Dwight Merriman, who built MongoDB, goes a little further. "The APIs to the App Engine Datastore are different from the APIs to, say, HBase," he says. "The data models are similar, but you would have to recode. And in addition, you're probably using this whole API set that's App Engine-specific. So, if you write an App Engine app, it's going to be fairly difficult to port it off of App Engine. That's one of the problems of platform-as-a-service."

Lynch says he looks forward to the day when the non-relational world gets something like the JDBC (Java Database Connectivity) API , an API thats let you easily move between disparate databases. And such work is already underway, with projects like Django-norel.

But for App Engine users, the most important independent projects lie elsewhere. There are not one but two efforts to create an open source version of App Engine: App Scale and TyphoonAE. Since Google's underlying software is proprietary, these can never provide an exact replication, but each seeks to expose the same APIs so you can readily move entire applications from App Engine to other cloud services such as Amazon EC2 – or to your local servers. TyphoonAE replicates App Engine's Python side, while App Scale aims for Python and Java, and even Go.

The App Scale project was started at the University of California, Santa Barbara, by professors Chandra Krintz and Rich Wolski. Previously, Wolski had founded the Eucalyptus project, an effort to create an open source version of Amazon's cloud. "Eucalyptus has really taken off, building an open source community," Krintz tells us. "Taking that as inspiration, we decided to build an open source implementation of the APIs for Google App Engine as Eucalyptus did for Amazon's APIs. That way, we could have App Engine applications running on private clusters and experiment with new clusters and – this being a research platform – investigate with how cloud applications behave.

"We just implemented each API incrementally and, over time, developed a full-fledged distributed system such that you can now run your App Engine application either locally or on Google's resources and not know the difference.

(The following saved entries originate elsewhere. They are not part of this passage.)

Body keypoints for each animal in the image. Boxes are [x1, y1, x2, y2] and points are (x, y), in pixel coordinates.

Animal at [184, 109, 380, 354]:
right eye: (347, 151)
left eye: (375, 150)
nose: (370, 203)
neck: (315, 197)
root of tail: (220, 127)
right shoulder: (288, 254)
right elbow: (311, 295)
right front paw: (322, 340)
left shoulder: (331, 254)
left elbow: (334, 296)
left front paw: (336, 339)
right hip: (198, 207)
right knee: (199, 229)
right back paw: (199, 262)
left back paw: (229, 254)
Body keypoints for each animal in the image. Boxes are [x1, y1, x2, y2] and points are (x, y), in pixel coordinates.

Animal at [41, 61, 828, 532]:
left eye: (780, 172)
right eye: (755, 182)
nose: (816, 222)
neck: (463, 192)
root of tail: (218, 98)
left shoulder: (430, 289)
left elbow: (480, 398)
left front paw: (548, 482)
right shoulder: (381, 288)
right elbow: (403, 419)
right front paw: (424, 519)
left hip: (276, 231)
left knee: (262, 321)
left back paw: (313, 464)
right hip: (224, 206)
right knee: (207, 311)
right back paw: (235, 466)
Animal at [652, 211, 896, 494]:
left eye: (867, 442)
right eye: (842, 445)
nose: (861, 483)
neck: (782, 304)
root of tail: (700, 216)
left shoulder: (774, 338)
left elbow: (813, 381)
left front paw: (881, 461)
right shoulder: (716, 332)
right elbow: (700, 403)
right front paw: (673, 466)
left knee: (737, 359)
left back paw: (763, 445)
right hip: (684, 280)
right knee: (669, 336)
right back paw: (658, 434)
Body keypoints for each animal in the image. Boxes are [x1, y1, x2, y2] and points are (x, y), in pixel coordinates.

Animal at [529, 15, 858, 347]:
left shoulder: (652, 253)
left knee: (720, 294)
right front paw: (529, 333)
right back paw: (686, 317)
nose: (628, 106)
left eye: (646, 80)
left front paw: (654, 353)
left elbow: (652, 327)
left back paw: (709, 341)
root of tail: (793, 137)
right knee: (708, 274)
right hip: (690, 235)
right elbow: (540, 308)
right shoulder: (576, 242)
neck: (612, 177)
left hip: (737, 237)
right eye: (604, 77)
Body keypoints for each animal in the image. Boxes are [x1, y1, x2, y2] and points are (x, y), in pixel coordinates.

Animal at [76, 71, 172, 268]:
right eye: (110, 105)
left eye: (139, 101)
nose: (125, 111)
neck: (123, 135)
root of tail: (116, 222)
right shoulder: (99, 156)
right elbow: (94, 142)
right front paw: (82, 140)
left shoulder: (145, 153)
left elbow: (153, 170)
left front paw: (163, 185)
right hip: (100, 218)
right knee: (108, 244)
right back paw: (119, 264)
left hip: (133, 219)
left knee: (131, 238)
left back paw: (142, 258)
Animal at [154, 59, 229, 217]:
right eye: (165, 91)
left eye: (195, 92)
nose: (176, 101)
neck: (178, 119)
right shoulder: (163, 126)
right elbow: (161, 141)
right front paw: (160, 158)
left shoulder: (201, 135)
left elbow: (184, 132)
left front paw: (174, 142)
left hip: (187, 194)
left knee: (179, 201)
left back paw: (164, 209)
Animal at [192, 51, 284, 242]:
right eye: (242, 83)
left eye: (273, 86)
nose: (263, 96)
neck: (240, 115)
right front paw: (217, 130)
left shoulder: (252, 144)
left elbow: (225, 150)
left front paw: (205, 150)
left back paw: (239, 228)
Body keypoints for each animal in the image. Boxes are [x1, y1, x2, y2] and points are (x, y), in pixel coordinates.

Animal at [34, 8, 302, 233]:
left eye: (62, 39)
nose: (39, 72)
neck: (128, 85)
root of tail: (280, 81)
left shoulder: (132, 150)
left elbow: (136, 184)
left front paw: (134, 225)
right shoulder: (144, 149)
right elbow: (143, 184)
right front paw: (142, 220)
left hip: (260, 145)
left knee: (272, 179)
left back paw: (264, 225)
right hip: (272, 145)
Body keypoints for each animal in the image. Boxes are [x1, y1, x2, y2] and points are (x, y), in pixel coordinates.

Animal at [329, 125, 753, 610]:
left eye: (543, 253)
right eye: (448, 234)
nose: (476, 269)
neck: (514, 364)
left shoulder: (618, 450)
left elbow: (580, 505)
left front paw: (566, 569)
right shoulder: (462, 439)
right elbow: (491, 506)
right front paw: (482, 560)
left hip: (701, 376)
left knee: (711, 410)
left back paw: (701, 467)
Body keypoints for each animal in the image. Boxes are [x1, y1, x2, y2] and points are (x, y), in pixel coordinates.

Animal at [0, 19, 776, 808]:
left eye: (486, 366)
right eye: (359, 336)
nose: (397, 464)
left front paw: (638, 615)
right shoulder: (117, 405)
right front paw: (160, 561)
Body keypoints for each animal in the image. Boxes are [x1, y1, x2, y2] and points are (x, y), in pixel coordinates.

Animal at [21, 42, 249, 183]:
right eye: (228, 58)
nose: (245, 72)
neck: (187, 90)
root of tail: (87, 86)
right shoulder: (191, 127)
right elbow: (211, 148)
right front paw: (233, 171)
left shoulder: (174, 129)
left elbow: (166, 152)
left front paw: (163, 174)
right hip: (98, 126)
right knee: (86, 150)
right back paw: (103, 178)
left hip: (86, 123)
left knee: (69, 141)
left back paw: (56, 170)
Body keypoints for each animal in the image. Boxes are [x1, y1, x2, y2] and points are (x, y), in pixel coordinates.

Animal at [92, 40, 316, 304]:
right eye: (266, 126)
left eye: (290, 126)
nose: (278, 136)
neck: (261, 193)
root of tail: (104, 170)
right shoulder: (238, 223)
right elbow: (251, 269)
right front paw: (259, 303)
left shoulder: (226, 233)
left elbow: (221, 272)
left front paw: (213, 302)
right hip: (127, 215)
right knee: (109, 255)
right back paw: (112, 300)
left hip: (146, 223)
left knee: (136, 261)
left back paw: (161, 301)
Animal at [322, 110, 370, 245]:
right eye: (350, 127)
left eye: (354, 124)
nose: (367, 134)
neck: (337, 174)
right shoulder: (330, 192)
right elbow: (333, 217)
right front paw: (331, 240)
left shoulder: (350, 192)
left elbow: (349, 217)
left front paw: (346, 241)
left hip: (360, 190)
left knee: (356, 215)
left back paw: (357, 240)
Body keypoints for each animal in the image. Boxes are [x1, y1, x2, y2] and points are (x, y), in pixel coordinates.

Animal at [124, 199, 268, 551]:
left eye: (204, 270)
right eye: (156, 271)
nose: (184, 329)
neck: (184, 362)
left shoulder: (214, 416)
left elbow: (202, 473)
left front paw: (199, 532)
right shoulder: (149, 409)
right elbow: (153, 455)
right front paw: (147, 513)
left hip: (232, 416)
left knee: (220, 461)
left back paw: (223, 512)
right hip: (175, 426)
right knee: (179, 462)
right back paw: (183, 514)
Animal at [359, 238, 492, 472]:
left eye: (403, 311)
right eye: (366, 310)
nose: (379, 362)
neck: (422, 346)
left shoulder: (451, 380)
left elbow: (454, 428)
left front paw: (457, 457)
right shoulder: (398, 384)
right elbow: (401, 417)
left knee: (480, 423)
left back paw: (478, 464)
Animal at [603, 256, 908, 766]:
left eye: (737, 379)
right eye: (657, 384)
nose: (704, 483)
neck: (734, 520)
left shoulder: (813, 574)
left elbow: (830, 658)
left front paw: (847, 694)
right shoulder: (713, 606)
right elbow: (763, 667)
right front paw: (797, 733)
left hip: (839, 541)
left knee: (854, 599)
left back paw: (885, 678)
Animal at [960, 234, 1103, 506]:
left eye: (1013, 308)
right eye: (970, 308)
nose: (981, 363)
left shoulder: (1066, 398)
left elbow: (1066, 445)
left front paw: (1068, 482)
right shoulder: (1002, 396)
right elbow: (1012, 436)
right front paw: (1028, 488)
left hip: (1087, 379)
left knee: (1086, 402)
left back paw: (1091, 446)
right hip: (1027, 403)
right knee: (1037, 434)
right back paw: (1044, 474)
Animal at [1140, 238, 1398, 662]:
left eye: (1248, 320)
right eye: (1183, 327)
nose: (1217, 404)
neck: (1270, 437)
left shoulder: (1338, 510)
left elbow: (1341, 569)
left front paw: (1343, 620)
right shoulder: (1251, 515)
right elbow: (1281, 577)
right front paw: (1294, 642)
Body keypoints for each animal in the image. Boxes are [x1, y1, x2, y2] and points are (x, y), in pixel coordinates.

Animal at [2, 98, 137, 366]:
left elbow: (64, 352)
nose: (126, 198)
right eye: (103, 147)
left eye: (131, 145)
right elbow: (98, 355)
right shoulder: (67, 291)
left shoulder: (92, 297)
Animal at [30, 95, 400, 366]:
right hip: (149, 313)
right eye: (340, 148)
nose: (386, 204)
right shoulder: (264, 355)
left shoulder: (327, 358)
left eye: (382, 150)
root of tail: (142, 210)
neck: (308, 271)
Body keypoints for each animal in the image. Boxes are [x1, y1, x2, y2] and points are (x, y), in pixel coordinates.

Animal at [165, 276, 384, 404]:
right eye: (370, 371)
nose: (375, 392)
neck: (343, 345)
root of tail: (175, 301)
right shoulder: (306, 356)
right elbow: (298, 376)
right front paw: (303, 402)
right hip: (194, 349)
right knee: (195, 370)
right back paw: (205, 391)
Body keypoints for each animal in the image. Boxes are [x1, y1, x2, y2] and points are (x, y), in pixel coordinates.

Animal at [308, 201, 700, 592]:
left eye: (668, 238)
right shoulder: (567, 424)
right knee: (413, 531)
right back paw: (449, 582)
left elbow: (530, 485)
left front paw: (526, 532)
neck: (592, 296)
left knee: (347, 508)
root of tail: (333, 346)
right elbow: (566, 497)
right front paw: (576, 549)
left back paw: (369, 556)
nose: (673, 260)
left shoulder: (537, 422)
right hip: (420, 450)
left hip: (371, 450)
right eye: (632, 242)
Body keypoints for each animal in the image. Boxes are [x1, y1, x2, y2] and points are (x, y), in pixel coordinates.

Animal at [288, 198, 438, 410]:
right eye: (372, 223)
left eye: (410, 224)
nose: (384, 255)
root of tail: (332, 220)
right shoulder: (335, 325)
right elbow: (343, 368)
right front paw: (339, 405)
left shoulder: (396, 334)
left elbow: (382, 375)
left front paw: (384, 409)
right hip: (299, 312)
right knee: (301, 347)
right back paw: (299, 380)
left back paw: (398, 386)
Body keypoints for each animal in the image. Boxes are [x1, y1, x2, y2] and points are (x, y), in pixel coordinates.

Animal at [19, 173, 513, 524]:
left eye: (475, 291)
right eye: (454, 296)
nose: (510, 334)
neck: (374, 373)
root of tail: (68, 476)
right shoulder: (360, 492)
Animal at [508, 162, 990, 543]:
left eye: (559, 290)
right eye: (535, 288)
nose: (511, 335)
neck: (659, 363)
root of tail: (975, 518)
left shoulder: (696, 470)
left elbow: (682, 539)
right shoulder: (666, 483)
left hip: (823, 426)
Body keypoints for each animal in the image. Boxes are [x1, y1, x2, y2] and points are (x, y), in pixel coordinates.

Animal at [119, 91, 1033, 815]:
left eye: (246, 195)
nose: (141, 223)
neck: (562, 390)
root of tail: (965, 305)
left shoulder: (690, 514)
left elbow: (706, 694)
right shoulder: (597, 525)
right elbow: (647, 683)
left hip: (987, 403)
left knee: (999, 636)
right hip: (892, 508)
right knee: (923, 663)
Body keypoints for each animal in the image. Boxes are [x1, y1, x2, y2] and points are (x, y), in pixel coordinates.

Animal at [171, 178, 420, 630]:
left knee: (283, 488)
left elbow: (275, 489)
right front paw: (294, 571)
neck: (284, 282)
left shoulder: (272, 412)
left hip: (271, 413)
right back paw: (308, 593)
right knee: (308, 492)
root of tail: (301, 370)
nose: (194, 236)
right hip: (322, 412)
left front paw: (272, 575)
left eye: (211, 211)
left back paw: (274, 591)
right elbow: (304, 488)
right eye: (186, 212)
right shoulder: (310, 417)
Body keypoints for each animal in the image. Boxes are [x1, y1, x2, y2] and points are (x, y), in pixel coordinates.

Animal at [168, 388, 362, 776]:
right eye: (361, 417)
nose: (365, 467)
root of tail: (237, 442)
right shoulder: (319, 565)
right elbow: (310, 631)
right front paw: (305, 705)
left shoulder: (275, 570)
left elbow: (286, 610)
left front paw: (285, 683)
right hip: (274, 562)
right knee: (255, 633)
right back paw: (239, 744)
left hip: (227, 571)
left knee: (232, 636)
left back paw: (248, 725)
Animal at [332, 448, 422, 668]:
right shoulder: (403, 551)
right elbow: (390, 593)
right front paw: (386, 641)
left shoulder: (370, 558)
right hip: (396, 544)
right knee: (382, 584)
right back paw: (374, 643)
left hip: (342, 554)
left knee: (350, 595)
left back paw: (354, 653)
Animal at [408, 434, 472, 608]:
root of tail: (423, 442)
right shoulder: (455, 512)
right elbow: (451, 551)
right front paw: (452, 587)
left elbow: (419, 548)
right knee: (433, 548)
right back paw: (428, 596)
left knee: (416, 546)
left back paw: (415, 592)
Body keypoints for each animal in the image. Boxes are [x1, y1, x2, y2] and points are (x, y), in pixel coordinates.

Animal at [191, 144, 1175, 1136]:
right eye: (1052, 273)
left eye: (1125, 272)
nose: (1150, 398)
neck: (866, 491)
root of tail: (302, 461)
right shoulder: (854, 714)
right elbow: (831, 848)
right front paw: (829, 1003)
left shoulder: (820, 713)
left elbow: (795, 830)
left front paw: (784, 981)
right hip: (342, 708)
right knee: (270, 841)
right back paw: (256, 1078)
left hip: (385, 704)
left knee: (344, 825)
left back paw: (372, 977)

You don't have to change your application."

Krintz acknowledges that App Scale will never scale quite like App Engine. But she's confident it will eventually perform well enough for the enterprise. A new release is due later this summer. "With this next release, we're quite mature," says Krintz. "There are still bugs to be worked out, but it's pretty stable, and it's really scalable."

Chandra Krintz

Chandra Krintz

If the world is to run App Engine applications outside of App Engine, projects like this are the only option. Sean Lynch makes it clear that Google has no intention of offering its own "on-premise" version of App Engine, seeing limited value in platforms such as App Scale. "They may make deployment internally easier. You may be able to the same tool integration to get an app up and running," he says. "But there's still someone who's doing resource budgeting and making sure you have a capacity plan for the next year, worrying about versions and operating systems. If there's someone still worrying about that, you're not getting the benefit of a cloud-based platform-as-a-service."

When they started the App Scale project, after applying for a Google Research Award, Wolski and Krintz received seed money from the company. And on from the App Engine mailing list, when App Scale's engineers have questions about the public side of App Engine, Googlers are happy to help. After Google introduced the Go SDK for App Engine, an App Scale researcher asked for the SDK source code, and Google was happy to provide it. But the company had no interest in helping the open sourcers rebuild the Go incarnation of App Engine. And none too surprisingly, Google provides precious little information about the inner workings of App Engine.

"We had to infer everything," Krintz says. "They helped us in no way to understand any of the APIs. We had to emulate and run our own programs on their machines so that we could then implement the same functionality."

If it wasn't already obvious: Google believes everything should happen on the web.